*INFORMATION SHOWN*:
=== Begin Enclosure ===

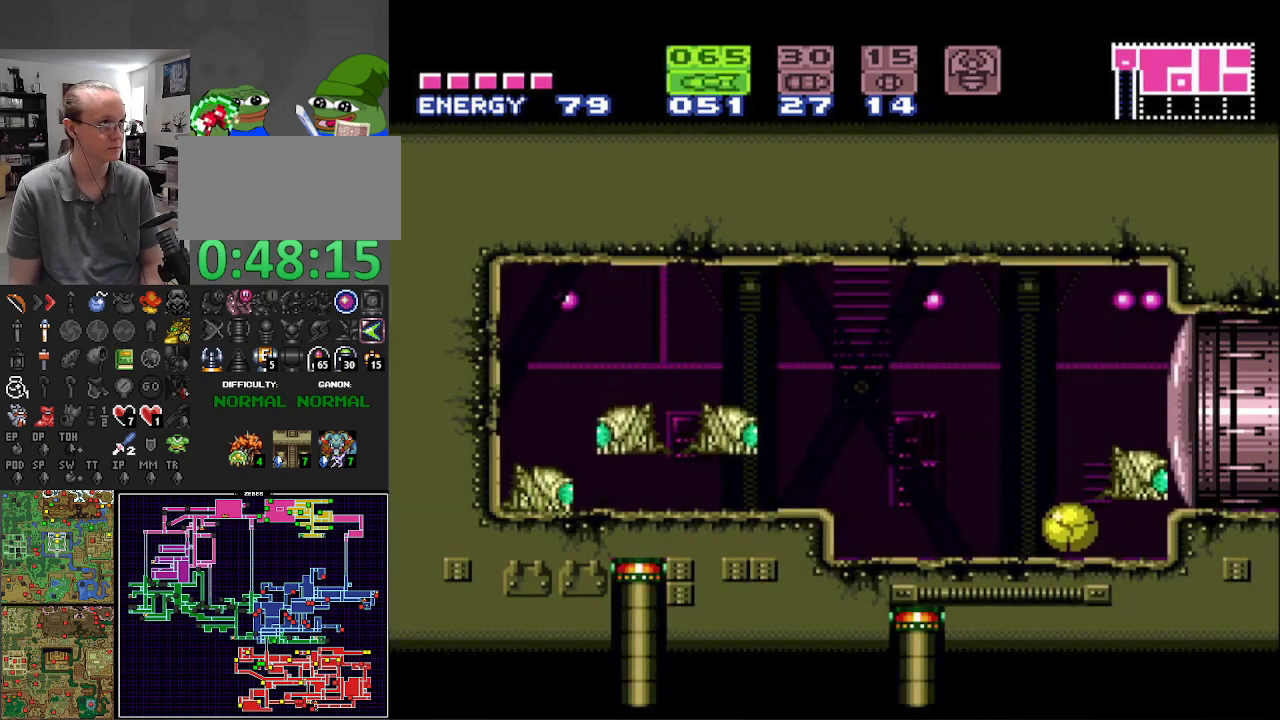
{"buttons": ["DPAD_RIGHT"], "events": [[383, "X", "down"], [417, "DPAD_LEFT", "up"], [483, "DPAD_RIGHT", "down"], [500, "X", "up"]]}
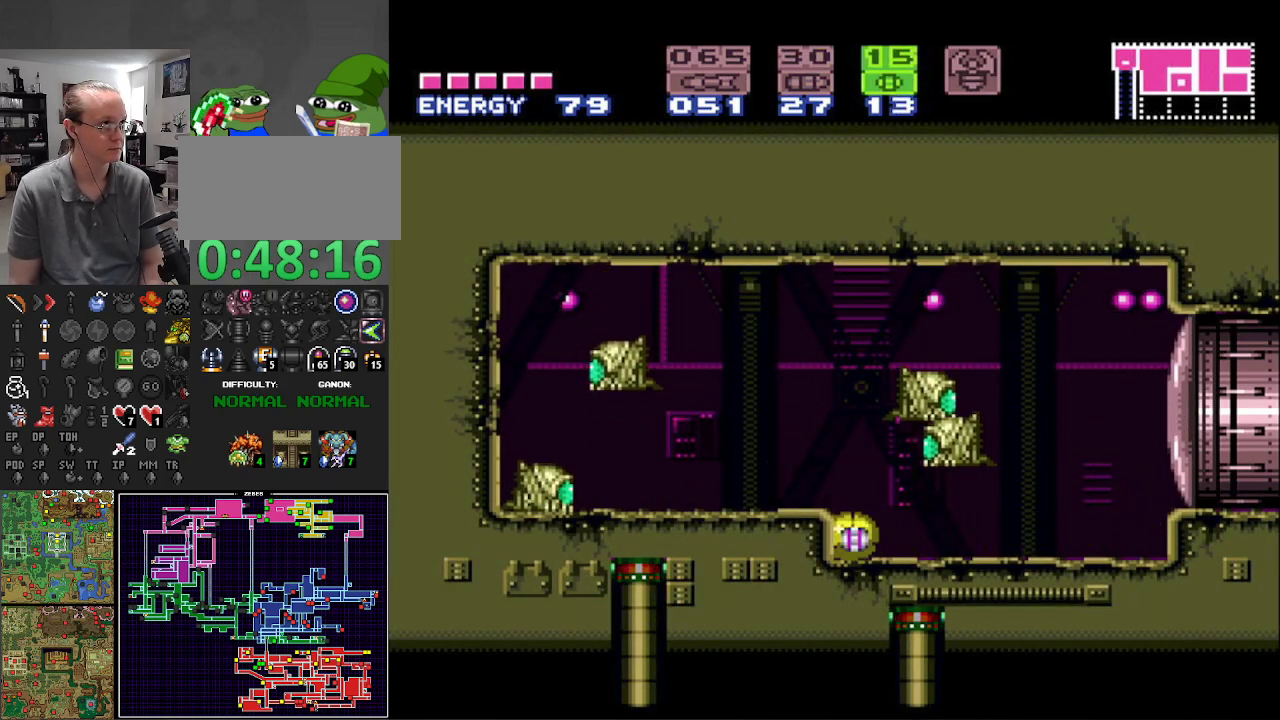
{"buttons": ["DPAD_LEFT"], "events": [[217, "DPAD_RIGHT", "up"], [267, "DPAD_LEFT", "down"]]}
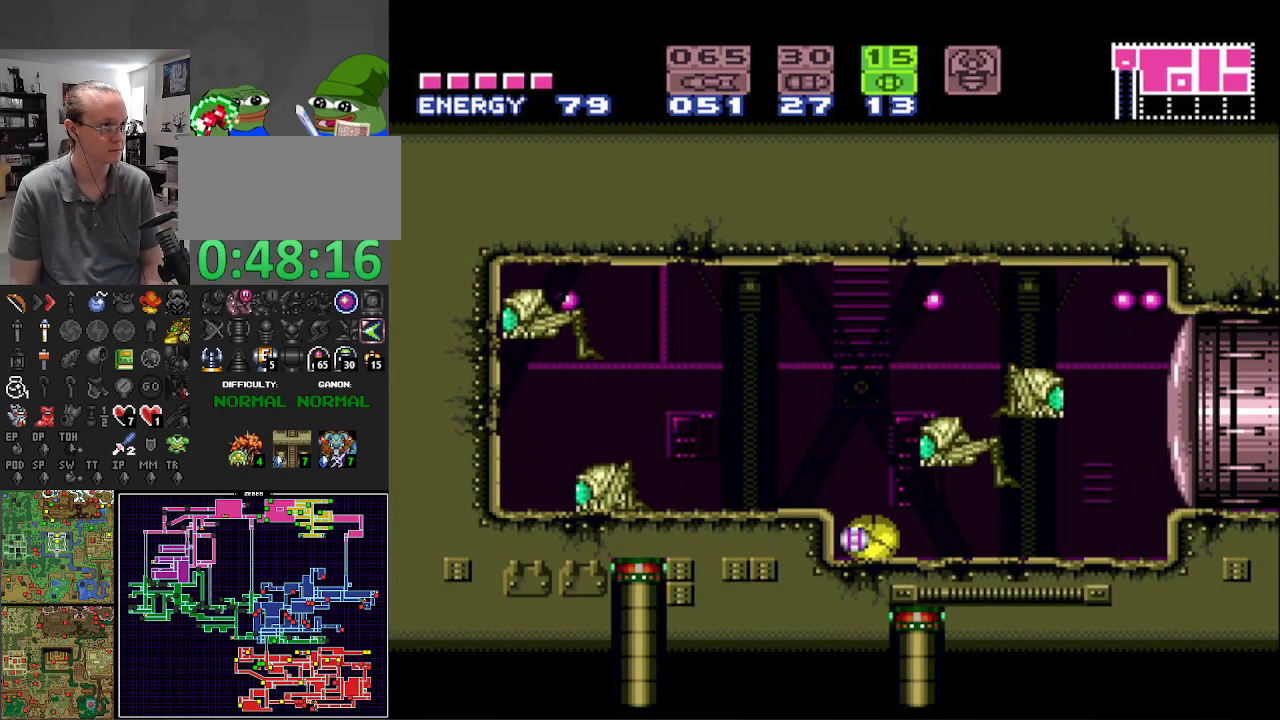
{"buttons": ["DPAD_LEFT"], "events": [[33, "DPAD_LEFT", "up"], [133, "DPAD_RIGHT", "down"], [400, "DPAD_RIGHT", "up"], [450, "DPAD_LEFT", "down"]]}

=== End Enclosure ===

*EXERCISE PROMPT*: Leaving every image behind, repeat the data in full and exactly.

*ANSWER*:
{"buttons": ["DPAD_RIGHT"], "events": [[383, "X", "down"], [417, "DPAD_LEFT", "up"], [483, "DPAD_RIGHT", "down"], [500, "X", "up"]]}
{"buttons": ["DPAD_LEFT"], "events": [[217, "DPAD_RIGHT", "up"], [267, "DPAD_LEFT", "down"]]}
{"buttons": ["DPAD_LEFT"], "events": [[33, "DPAD_LEFT", "up"], [133, "DPAD_RIGHT", "down"], [400, "DPAD_RIGHT", "up"], [450, "DPAD_LEFT", "down"]]}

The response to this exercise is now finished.